Researcher Fractal Therapeutics, California, United States
Disclosure(s):
Lin Yuan, MS: No financial relationships to disclose
Objectives: Despite their pandemic potential, respiratory viruses have limited options for treatment. Drug repurposing represents a promising means of broadening the armamentarium of treatments, but repurposing efforts are often unsuccessful. A common hurdle to effective drug repurposing is a failure to achieve a sufficient therapeutic window in the new indication. For COVID-19, systemically administered repurposed antivirals have proven largely unsuccessful.
Methods: We propose that repurposed antivirals administered via inhalation may provide a broader therapeutic window by targeting a site of entry into systemic circulation, thus curtailing viral spread throughout the body while keeping systemic concentrations low. In this article, we develop a two-stage model-driven screening and validation process for selecting inhaled antiviral drug re-purposing candidates based on estimated therapeutic index (TI). We then use our proposed screen to evaluate eight repurposing candidates with clinical tolerability data in the inhaled setting. We advance the best candidate to the validation stage and assess potential administration schedules for COVID-19 treatment.

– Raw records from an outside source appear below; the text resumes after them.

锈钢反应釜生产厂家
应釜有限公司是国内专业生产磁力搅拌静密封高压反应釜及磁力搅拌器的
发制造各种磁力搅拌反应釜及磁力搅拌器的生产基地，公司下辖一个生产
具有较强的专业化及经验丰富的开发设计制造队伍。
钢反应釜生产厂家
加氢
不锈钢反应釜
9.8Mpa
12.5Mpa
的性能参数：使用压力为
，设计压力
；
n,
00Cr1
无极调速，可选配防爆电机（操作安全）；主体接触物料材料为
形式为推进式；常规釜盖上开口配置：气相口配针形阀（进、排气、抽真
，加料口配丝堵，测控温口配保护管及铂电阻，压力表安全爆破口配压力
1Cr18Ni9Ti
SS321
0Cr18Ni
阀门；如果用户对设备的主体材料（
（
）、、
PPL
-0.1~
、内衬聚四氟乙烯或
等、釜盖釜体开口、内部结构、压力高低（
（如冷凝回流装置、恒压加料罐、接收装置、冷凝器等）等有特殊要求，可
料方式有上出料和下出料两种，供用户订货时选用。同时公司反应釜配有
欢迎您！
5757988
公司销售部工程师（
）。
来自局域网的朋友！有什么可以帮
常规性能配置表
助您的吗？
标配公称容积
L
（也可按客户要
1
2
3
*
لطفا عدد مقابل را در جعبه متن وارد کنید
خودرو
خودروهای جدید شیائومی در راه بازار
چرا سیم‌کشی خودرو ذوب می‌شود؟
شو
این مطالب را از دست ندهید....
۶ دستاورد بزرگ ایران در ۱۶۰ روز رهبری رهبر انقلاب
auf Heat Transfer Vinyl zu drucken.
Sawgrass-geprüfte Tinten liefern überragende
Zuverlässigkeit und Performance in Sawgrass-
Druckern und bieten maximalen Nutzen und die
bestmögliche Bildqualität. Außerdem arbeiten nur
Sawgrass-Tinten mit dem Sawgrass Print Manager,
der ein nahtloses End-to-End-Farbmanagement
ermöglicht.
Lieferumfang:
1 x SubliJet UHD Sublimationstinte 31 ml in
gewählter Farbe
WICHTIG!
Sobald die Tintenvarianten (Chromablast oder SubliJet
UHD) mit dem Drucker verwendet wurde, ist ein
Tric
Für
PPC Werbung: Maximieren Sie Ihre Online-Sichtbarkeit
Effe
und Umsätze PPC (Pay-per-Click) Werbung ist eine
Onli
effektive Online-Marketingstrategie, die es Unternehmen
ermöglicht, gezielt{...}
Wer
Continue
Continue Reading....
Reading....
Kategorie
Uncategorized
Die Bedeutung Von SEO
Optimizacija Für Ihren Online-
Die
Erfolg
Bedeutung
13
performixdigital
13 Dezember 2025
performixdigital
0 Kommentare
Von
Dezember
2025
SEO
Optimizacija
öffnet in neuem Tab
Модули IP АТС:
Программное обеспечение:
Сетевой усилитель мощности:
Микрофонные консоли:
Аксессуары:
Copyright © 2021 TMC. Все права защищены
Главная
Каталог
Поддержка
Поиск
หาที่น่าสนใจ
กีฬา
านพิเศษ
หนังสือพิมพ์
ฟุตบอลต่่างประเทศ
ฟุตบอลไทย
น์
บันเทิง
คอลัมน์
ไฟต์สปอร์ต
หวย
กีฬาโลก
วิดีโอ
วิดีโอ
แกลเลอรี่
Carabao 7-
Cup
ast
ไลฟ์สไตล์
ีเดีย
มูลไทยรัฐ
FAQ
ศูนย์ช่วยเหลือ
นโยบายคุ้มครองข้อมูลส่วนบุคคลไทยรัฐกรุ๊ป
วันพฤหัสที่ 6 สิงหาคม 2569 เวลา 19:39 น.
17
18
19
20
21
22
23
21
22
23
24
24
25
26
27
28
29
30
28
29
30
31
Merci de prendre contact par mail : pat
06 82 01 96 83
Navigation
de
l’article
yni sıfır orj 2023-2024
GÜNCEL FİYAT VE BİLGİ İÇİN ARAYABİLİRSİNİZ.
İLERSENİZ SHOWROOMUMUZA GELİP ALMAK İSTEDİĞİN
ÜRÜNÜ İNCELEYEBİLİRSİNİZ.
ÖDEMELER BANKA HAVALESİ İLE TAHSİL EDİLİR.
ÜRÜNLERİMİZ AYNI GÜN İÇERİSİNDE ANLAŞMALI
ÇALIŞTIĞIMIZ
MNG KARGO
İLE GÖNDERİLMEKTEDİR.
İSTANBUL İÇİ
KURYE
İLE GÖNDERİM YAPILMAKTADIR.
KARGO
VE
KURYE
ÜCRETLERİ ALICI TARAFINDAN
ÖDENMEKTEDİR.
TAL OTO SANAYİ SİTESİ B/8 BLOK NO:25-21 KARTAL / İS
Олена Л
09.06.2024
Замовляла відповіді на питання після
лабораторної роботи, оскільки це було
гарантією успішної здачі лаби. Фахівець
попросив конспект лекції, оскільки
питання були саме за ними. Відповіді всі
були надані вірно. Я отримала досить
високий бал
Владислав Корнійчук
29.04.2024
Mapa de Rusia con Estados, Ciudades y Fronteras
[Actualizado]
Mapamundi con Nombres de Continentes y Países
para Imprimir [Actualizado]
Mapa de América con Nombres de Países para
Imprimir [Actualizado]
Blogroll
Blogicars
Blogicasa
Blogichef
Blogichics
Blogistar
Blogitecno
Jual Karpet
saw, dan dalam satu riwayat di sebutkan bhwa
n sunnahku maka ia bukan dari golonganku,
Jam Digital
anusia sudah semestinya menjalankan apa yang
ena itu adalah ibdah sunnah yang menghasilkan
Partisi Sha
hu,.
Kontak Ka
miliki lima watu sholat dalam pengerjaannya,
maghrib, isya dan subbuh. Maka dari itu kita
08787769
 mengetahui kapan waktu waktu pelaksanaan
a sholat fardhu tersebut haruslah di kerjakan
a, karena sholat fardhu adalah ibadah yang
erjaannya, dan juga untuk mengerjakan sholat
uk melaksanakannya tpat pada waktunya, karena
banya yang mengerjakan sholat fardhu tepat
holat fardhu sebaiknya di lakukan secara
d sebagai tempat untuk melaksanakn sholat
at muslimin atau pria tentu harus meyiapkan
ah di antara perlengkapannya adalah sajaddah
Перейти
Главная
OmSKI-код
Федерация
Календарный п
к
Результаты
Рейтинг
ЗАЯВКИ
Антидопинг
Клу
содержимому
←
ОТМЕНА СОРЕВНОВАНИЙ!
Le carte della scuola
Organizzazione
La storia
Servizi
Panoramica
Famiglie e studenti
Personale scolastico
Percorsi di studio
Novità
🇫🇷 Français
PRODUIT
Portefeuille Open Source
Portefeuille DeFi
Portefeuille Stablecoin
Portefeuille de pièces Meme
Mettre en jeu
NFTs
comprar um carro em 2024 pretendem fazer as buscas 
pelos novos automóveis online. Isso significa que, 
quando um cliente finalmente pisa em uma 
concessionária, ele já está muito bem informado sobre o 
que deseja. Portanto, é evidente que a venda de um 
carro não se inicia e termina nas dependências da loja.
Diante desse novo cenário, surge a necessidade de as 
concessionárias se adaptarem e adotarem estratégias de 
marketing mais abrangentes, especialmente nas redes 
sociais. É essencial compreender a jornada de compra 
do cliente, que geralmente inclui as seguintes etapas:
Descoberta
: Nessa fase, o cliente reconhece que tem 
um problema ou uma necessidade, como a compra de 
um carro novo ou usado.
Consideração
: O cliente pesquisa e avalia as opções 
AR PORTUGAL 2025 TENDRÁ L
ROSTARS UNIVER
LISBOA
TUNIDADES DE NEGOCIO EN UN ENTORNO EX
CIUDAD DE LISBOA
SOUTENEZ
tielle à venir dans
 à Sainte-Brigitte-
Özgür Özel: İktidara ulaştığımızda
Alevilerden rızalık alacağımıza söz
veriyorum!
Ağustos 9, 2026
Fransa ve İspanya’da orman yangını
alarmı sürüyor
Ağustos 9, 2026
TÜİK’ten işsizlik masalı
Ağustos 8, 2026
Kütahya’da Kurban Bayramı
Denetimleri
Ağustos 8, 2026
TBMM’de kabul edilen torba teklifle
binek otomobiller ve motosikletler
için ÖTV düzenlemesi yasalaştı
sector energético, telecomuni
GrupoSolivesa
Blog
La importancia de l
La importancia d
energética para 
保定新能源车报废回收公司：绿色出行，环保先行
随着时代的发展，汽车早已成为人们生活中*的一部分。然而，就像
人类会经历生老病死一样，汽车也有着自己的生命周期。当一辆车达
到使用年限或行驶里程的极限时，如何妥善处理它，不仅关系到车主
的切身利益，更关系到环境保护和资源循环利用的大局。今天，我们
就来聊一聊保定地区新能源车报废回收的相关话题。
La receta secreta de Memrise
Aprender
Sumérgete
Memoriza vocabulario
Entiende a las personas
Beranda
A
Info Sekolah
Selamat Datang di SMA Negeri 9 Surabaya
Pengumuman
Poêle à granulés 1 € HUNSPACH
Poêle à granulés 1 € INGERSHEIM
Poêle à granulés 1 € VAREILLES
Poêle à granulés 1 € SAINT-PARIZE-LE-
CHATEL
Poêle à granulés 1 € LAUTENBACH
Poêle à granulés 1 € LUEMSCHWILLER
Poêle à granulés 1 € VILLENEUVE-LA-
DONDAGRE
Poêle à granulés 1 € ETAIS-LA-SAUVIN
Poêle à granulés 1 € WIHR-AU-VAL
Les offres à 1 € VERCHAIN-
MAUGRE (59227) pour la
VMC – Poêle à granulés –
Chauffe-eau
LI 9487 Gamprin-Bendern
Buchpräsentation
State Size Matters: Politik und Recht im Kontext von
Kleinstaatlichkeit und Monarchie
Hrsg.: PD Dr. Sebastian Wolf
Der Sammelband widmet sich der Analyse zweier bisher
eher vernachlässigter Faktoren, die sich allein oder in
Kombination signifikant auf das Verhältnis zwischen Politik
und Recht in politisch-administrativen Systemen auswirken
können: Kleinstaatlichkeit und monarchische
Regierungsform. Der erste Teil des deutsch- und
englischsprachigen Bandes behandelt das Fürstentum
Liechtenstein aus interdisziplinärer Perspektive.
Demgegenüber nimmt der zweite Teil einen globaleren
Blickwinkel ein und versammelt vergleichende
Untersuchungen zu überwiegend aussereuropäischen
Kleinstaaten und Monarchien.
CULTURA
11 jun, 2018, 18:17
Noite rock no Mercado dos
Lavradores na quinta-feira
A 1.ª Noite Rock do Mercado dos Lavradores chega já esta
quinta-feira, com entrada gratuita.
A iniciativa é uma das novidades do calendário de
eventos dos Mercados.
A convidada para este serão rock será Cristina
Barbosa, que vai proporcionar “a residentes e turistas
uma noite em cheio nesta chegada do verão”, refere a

Results: Through our rapid TI estimation screen, we demonstrate that TI likely constrains success for systemically administration of repurposed antiviral candidates. However, several of the repurposing candidates show promise in the inhaled setting. We further evaluated ribavirin [1], demonstrating with a lightweight lung pharmacokinetic model that delivering the drug by nebulizer two or three times daily could have efficacy in COVID-19.
Conclusions: While we have applied this approach in the specific context of COVID-19, this in vitro-in vivo translational methodology is also broadly applicable to repurposing drugs for diseases of the lower respiratory tract. The method described here can also be used to rapidly develop treatments for deployment in a front-line setting during the emergence of a novel respiratory virus.
Citations: [1] Wang, M.; Cao, R.; Zhang, L.; Yang, X.; Liu, J.; Xu, M.; Shi, Z.; Hu, Z.; Zhong, W.; Xiao, G. Remdesivir and Chloroquine Effectively Inhibit the Recently Emerged Novel Coronavirus (2019-nCoV) in Vitro. Cell Res 2020, 30, 269–271, doi:10.1038/s41422-020-0282-0.